I think there is an underlying life-safety assumption that differentiates E occupancy education vs. religious instruction.  With the E occupancy, the kids are separated from their parents - - they're dropped off to school for the day.  With Sunday School, the parents are usually also proximate, on the same church campus, and able to assist the children in event of emergency.


----------



## RLM-Architect (Dec 9, 2009)

Re: Occupancy Question: Classrooms for Church under IBC 2006

atomahutna

I disagree with both you and mtlog on this.

I point you to Section 304.

I will use "Training and skill development not within a school or academic program" noted in the list for Business occupancy.  Also, Sunday School is for adults too.  (I need it more than others)

While the discussion is not specifically regarding the NFPA 101, that Code also uses the Business occupancy for Sunday school buildings.

I grant that if there are any single spaces in that building with an occupant load of 50 or more, then a mixed occupancy of Groups A and B are present but I would not treat the building as all Assembly for purposes of sprinkler and fire alarm unless the occupant load exceeds 300 or if the building were not separated from the sanctuary building.

Your thoughts?


----------



## mtlogcabin (Dec 9, 2009)

Re: Occupancy Question: Classrooms for Church under IBC 2006

RLM

In order to use a "B" occupancy the classrooms would have to be restricted to adults only and Sunday School in a church normally means all ages. It can be done but in all praticallity an "E" is the proper classification for a 10,000 sq ft sunday school classroom addition.

Now if he chooses the addition scenario and they use non-seperated uses then the most restrictive applys and every thing is designed to the A-3 anyway


----------



## RLM-Architect (Dec 9, 2009)

▸ **What you are asked to do**
Retype the forum thread on Sunday school occupancy classification word for word, keeping every line as it appears.

▸ **Records supplied**
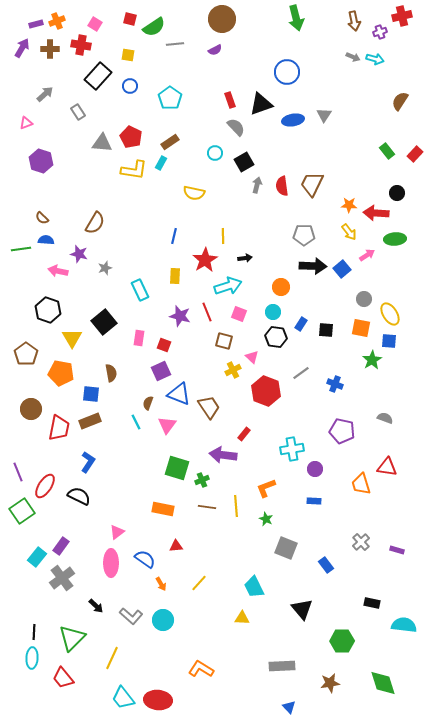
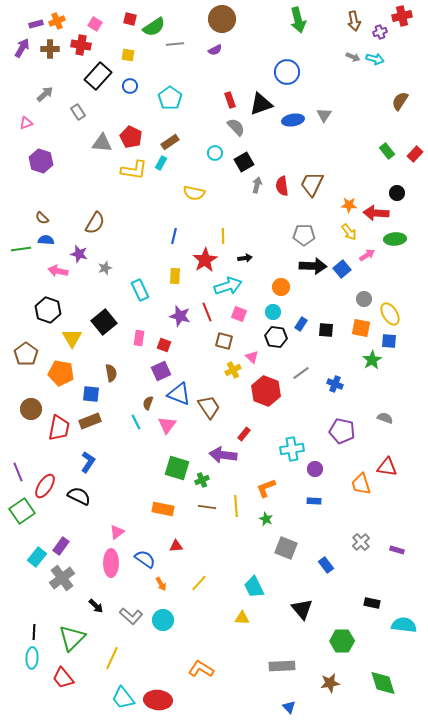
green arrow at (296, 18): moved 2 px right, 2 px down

--

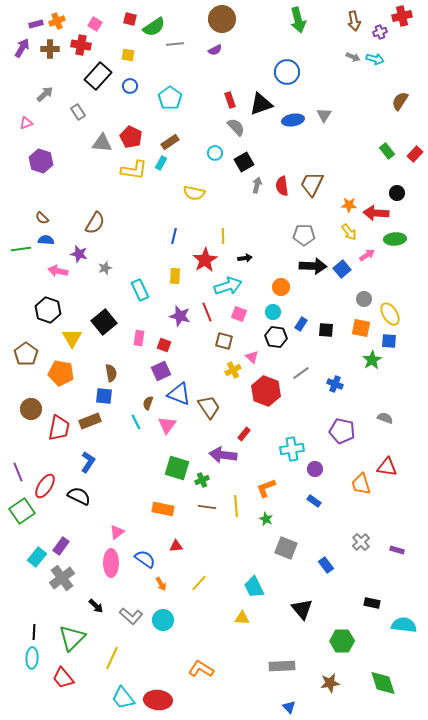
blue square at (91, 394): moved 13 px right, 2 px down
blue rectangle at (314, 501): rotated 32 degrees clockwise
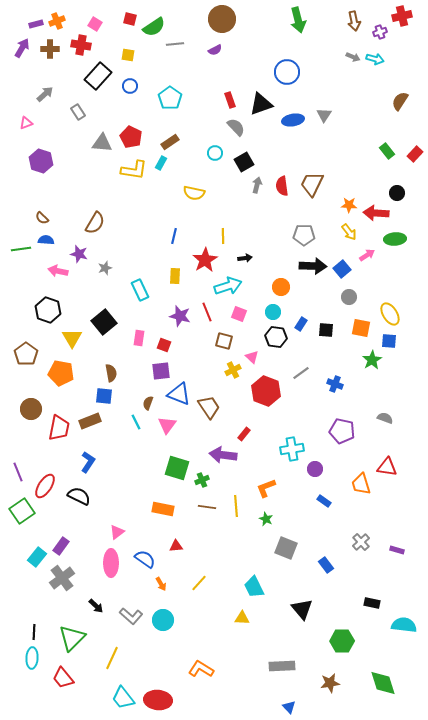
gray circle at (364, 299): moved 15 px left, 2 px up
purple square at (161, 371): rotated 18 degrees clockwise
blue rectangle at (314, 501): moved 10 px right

---

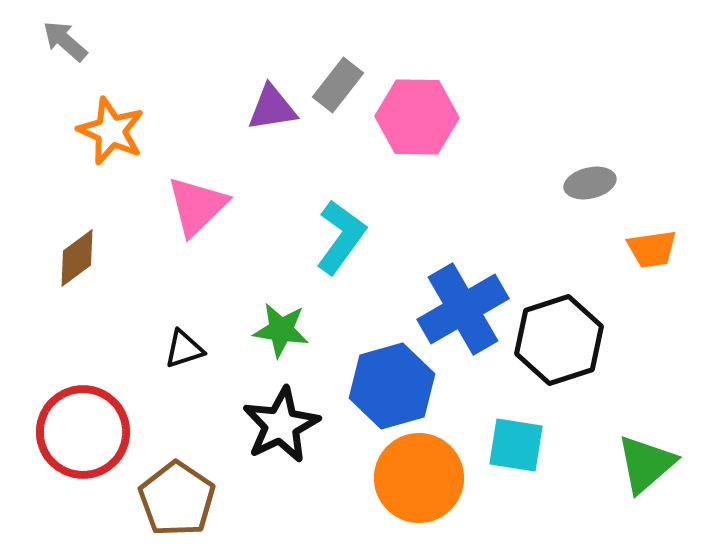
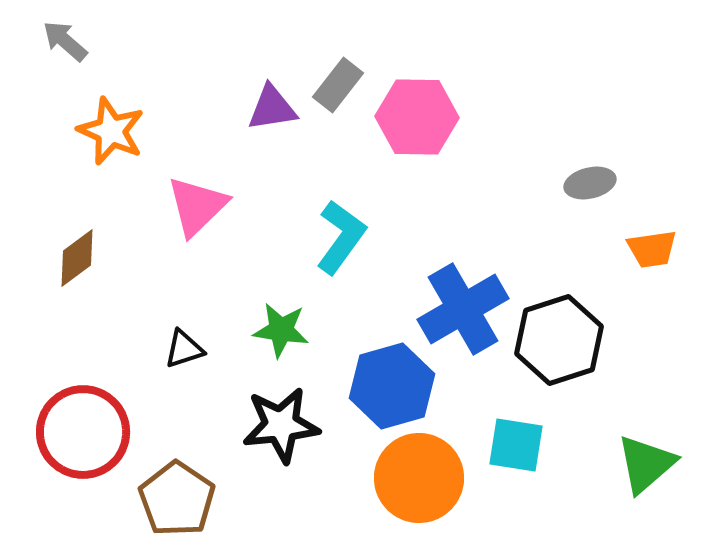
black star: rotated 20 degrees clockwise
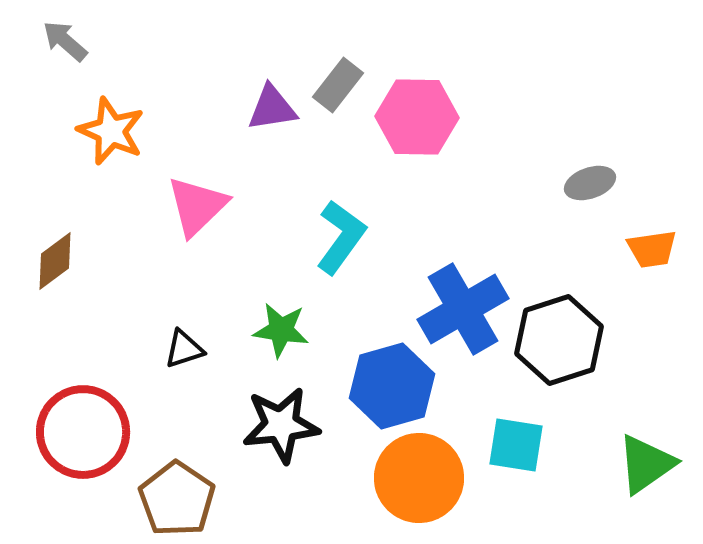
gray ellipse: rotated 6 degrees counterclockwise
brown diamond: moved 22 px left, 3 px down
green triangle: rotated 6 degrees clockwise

▸ **Response**
I think there is an underlying life-safety assumption that differentiates E occupancy education vs. religious instruction.  With the E occupancy, the kids are separated from their parents - - they're dropped off to school for the day.  With Sunday School, the parents are usually also proximate, on the same church campus, and able to assist the children in event of emergency.


----------



## RLM-Architect (Dec 9, 2009)

Re: Occupancy Question: Classrooms for Church under IBC 2006

atomahutna

I disagree with both you and mtlog on this.

I point you to Section 304.

I will use "Training and skill development not within a school or academic program" noted in the list for Business occupancy.  Also, Sunday School is for adults too.  (I need it more than others)

While the discussion is not specifically regarding the NFPA 101, that Code also uses the Business occupancy for Sunday school buildings.

I grant that if there are any single spaces in that building with an occupant load of 50 or more, then a mixed occupancy of Groups A and B are present but I would not treat the building as all Assembly for purposes of sprinkler and fire alarm unless the occupant load exceeds 300 or if the building were not separated from the sanctuary building.

Your thoughts?


----------



## mtlogcabin (Dec 9, 2009)

Re: Occupancy Question: Classrooms for Church under IBC 2006

RLM

In order to use a "B" occupancy the classrooms would have to be restricted to adults only and Sunday School in a church normally means all ages. It can be done but in all praticallity an "E" is the proper classification for a 10,000 sq ft sunday school classroom addition.

Now if he chooses the addition scenario and they use non-seperated uses then the most restrictive applys and every thing is designed to the A-3 anyway


----------



## RLM-Architect (Dec 9, 2009)